Nací con un propósito de vida que aún estoy descubriéndolo y construyéndolo de manera inconsciente. Con precisión sé que nací para consolidar cada sueño que me exige mayor responsabilidad y me permite disfrutar de lo que se entiende como felicidad.
Nací con el sexo femenino, aquel que me permitió llevar con orgullo dos nombres, con los que me conocen y con los que he ido construyendo identidad y una marca personal. Soy de aquellas que hace uso del llanto para canalizar emociones de ira, decepción, alegría, tristeza e impotencia. No creo que sea un signo de debilidad, más bien es una manera de ser auténtica.
Tengo los ovarios para enfrentarme a la vida y a todos los caprichos propios del sistema. Cuando ingresé a la universidad me enfrenté a las acciones machistas de algunos catedráticos que precisaban: “Las mujeres deben ir a la cocina, qué hacen en las universidades”. No fue fácil lidiar con estos comportamientos machistas, pero no fueron los únicos. Años más tarde cuando fui al curso de conducción el “profesor” precisaba: “Una embarazada no debería aprender a manejar porque es incapaz de controlar sus emociones”.
Con 33 años y con la ilusión de ser madre por segunda vez -con tres meses de embarazo- conseguí un trabajo como relacionadora pública. Cuando pasé la entrevista profesional el Gerente solo puntualizó: “Este es un trabajo ideal para una embarazada”.

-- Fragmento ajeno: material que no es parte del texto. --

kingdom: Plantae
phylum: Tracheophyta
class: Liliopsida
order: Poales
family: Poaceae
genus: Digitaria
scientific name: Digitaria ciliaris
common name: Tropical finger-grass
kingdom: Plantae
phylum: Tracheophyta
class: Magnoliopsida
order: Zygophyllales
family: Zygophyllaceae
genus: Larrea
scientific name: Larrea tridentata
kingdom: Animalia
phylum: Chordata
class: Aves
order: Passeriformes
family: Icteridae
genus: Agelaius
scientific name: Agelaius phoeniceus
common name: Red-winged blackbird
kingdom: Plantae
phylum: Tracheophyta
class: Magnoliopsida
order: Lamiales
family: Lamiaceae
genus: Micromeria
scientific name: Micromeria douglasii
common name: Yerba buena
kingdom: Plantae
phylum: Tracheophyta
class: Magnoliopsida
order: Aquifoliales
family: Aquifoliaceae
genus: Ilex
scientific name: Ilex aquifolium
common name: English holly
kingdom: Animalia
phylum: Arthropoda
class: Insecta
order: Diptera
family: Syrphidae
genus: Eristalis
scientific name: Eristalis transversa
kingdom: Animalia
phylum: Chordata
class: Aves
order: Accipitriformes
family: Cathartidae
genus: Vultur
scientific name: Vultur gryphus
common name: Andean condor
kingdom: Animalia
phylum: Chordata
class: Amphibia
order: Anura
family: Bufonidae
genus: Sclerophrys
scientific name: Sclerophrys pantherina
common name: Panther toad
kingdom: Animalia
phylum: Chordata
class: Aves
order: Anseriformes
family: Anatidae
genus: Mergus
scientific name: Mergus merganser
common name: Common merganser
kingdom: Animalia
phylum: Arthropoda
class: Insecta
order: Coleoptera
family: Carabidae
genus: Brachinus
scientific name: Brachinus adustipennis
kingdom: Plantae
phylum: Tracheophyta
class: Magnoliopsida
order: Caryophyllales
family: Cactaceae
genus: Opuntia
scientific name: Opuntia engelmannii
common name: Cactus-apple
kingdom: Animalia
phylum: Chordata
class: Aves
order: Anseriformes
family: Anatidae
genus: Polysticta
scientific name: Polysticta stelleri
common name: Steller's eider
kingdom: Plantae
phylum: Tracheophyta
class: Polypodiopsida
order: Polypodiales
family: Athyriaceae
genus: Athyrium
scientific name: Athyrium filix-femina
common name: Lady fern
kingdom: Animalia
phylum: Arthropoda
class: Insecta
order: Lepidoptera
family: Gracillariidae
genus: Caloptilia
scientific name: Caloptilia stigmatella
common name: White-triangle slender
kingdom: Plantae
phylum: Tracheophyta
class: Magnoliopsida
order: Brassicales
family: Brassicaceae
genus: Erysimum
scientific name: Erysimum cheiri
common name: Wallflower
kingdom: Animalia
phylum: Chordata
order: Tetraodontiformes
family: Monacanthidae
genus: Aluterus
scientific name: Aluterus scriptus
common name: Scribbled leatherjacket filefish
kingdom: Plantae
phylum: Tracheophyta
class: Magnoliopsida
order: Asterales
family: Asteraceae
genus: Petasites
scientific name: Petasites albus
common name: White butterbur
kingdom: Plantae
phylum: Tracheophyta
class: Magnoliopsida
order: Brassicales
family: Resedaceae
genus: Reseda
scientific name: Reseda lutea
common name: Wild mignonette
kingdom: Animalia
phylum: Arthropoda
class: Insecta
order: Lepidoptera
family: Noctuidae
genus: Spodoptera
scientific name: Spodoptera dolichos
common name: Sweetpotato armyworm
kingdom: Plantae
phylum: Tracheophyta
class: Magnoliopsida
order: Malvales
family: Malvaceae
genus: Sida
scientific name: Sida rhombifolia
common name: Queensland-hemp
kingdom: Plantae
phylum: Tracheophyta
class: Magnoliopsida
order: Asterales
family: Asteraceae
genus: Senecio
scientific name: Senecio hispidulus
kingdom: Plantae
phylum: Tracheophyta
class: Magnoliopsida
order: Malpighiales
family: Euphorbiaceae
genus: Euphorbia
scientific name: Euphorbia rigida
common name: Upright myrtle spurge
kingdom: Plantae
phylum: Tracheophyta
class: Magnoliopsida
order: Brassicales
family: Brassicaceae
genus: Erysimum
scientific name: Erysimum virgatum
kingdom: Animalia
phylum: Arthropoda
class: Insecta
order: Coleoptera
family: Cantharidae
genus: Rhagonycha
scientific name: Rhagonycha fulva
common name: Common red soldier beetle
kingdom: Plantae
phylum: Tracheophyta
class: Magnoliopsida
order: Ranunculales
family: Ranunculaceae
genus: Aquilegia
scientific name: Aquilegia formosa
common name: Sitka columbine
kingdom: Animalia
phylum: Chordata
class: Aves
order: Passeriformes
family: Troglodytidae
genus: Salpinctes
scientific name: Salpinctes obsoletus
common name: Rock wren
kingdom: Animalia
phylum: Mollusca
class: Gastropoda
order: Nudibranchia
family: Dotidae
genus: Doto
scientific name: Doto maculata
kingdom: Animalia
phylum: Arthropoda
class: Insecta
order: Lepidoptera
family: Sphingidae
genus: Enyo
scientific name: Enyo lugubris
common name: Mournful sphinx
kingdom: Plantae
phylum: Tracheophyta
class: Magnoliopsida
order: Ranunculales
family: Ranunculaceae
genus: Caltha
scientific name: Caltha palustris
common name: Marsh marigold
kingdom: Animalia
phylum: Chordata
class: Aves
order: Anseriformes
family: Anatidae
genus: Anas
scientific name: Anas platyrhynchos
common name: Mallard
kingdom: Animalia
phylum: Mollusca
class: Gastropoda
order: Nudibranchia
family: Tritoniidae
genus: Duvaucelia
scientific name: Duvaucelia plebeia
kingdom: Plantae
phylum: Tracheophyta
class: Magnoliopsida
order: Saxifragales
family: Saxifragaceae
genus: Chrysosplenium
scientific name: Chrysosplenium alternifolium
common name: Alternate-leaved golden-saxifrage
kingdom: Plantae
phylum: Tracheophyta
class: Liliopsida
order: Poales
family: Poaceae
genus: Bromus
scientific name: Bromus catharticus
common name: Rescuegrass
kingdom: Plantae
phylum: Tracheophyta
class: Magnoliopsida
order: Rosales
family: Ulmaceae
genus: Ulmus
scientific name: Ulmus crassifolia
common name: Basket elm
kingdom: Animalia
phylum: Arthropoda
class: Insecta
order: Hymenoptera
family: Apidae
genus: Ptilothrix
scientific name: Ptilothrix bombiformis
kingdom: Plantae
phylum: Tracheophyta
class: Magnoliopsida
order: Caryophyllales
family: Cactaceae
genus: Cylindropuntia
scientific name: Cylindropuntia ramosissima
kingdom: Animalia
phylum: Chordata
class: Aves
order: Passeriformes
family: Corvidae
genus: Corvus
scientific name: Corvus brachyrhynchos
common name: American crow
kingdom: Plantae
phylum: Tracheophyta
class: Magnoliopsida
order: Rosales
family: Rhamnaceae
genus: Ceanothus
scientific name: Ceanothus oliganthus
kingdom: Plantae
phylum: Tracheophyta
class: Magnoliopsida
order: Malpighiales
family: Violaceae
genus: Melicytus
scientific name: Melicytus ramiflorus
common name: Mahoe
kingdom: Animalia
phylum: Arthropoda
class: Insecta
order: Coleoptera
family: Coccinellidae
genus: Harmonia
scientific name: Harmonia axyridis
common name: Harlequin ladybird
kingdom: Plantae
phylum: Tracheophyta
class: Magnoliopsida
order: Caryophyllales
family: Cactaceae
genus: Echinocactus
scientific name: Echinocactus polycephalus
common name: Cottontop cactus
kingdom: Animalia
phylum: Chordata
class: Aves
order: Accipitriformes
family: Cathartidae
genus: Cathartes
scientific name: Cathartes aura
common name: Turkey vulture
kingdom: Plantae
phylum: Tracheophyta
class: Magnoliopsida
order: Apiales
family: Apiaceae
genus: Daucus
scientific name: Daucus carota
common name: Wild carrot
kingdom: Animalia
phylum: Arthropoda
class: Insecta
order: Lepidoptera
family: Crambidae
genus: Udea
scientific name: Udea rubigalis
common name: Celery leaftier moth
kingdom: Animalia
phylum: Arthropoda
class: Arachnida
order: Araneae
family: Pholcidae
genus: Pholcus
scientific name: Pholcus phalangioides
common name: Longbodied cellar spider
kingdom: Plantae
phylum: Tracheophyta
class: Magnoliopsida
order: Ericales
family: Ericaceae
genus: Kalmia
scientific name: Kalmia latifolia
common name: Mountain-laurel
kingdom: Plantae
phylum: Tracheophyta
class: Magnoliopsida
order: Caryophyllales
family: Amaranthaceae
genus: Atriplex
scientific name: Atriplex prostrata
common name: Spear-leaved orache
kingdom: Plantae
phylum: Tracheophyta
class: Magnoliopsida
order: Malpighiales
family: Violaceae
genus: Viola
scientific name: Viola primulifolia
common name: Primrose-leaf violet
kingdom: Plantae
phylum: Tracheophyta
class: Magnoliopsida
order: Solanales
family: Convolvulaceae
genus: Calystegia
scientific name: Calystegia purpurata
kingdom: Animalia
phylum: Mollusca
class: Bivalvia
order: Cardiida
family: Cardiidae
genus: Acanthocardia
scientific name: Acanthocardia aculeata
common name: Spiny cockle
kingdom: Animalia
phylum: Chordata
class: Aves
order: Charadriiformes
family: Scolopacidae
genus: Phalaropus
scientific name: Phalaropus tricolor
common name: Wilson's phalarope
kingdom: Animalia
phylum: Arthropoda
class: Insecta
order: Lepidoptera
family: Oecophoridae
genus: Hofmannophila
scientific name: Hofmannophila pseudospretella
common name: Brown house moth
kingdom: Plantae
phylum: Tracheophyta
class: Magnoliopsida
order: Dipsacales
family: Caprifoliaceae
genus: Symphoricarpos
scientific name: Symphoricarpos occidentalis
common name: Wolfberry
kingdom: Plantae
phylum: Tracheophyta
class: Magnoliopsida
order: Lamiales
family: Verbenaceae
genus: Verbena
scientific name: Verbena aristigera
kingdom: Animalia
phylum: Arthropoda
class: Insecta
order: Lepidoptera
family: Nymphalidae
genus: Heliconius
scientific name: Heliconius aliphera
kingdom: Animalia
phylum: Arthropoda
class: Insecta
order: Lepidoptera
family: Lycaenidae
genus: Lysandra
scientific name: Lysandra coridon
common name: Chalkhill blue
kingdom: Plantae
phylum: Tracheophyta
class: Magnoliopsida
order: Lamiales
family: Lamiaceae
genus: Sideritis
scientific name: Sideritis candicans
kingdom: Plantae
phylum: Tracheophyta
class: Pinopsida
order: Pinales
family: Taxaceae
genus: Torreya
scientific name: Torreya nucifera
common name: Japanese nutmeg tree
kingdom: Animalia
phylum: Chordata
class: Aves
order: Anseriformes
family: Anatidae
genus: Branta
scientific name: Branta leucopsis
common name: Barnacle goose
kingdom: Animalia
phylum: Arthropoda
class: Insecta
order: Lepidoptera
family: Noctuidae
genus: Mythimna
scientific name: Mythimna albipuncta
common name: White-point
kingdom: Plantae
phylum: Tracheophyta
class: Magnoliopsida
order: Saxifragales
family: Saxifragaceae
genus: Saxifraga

Las referidas frases nunca las entendí, pero claramente comprendí que, aunque las mujeres hemos ganado espacios y exigencia de derechos, falta mucho por cambiar ciertas acciones y frases machistas que siguen circulando como si fuesen parte de la normalidad. Soy mujer y como mujer me respeto, respeto a los demás y exijo ser tratada como ser humano sin importar el género. No me pertenezco a un género débil más bien soy parte de las guerreras, sensibles e inteligentes que aportan al desarrollo de su país con trabajo comprometido.